Acting on incomplete customer data and distorted perceptions of customer expectations

81% of consumers say they would be willing to pay more for better customer service. 70% have stopped buying from a brand because of bad service. Every company has customer data in your possession. However, more often than not, the problem is that this data is unstructured, incomplete or incomprehensible. No actionable insights can be gained out of it. So in the absence of relevant customer intelligence, the company might rely on the disorganized information which would produce an erroneous projection of customer expectations and that would eventually lead to bad service.

Absence of a detailed roadmap of delivering optimized customer journey

The customer journey is like a roller coaster ride with its share of ups and downs. If you don’t have any roadmap or a blueprint before releasing the product/service in the market, you’ll be totally clueless about assessing its reception and overall evaluation of its performance with the customers. Rest everything that follows will just go haywire.

Customer satisfaction is at the root of any company’s success. Voice of customers determines how you will fare in the market and how your company’s policies and strategies will shape. If that is ignored or incorrectly assessed, you would only have disgruntled customers walking away to other options.

Here is how you can offer a satisfying customer experience –

So what can you do to avoid the above-mentioned mistakes?

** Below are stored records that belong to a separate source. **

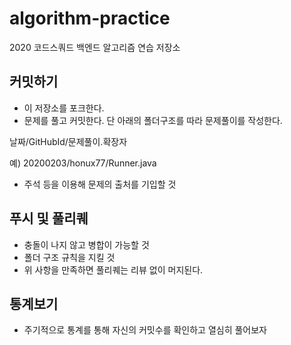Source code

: # algorithm-practice

2020 코드스쿼드 백엔드 알고리즘 연습 저장소

## 커밋하기

- 이 저장소를 포크한다.
- 문제를 풀고 커밋한다. 단 아래의 폴더구조를 따라 문제풀이를 작성한다.

날짜/GitHubId/문제풀이.확장자

예) 20200203/honux77/Runner.java

- 주석 등을 이용해 문제의 출처를 기입할 것

## 푸시 및 풀리퀘

- 충돌이 나지 않고 병합이 가능할 것
- 폴더 구조 규칙을 지킬 것
- 위 사항을 만족하면 풀리퀘는 리뷰 없이 머지된다.

## 통계보기

- 주기적으로 통계를 통해 자신의 커밋수를 확인하고 열심히 풀어보자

  • Working on actionable customer intelligence that takes into account the chief customer issues that otherwise can be easily overlooked and using that to realign and re-strategize policies and services more in coherence with customer expectations.
    Before undertaking any endeavor, you must do a thorough research that is inclusive of complete customer sentiments analysis and tracking of customer needs and wants, their brand experiences and behaviors. Real-time tracking ensures updated accounts capturing the pulse of the customers on a timely basis.
  • Delivering customer satisfaction by taking into account the end-to-end customer journey, using analytics to gain insights into customer preferences and sentiments, gauging impact of various initiatives and their impact on customers and drawing comprehensive observations through it.
    According to a research by Mckinsey & Company, a company’s performance on journeys is 35 percent more predictive of customer satisfaction and 32 percent more predictive of customer churn than performance on individual touchpoints.
    A lot of content is generated on a daily basis on social media platforms. These conversations, apart from generating customer data, also extract relevant competitive intelligence-competitor strategies, what is working for them and what is not, their own customers, and so on.
    According to this, a blueprint can be developed that would be devoid of all common mistakes and inclusive of all good workable aspects assembled from the whole market and restructured and redesigned for your specific customers. Map out every touchpoint the customer has with your company and analyze the kind of interaction that happens at each one of them.
  • Combining the data from operations, marketing, sales, customer feedback and competitive research to extract relevant bits of actionable intelligence to further strategize on a priority basis.
    Once the intelligence is obtained, it should be operationalized with visual scorecards, event alerts, and role-based reporting for increased efficiency.
    With this, customer expectations can be taken into account while product designing. This would eventually help build customer loyalty and customer advocacy by aligning their offerings to their real needs.
  • The above process should always happen in synergy of analysts, technology, services, marketers and sales executives. All need to work cohesively in order to arrive at rightfully gauged customer-centered solutions.

Having insightful customer analysis in hand allows for process optimization, timely intervention, product ideation and development, and customization of communication. Having diligently followed the above, you can address the real customer pain points, and deliver an outstanding customer experience.